The scientific veracity of mindfulness’s effectiveness was first established by Jon Kabat-Zinn, a Professor of Medicine Emeritus at Massachusetts Medical School. A molecular biologist, he became interested in mindfulness whilst studying at MIT and went on to found the Mindfulness-Based Stress Reduction (MBSR) program and write some bestselling books on mindfulness. MBSR has been shown to change neuron density in areas of the brain that regulate emotion, learning and memory processes.
It has long been speculated that if mindfulness were introduced into the mainstream of education, the results could be positive. A conference at the University of Warwick, England, last weekend aimed to explore the potential of mindfulness in higher education. Could it be a magic bullet for improving the quality of tutor-student interactions and knowledge retention?
Mindfulness in Health and Higher Education was convened by Warwick’s Medical School and Technology For Health Department. It aimed to explore methods of embedding and teaching mindfulness in higher and professional education settings, with a particular (but not sole) focus upon medical education. The keynote speaker was Dr Craig Hassed, Associate Professor at the University of Monash, who is a pioneer of mindfulness teaching in medicine. The conference was organised by Sarah Stewart Brown, Professor in Public Health at Warwick Medical School. She said, “The conference is particularly focussed on experience of designing, implementing and evaluating mindfulness courses.

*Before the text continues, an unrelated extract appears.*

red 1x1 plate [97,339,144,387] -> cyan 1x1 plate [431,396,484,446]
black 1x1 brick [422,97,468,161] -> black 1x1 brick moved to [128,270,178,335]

“It is thought that trainee doctors, other health professionals, trainee teachers, lawyers and managers can benefit from mindfulness.
“There has been research that indicates fewer medical errors occur and there is less professional ‘burnout’ when doctors practice mindfulness. Research also indicates it encourages greater compassion within teaching and health care. In the short term there is good evidence that mindfulness supports learning and memory so it enhances student performance.”
In a week when the Dalai Lama said that modern education is falling short in its respnsibility to teach compassion, tolerance and forgiveness, this conference is a timely effort to promote mindfulness in higher education.
The University of Warwick runs a Mindfulness Research Network which seeks to promote research in mindfulness by providing an interdisciplinary forum across the university and beyond.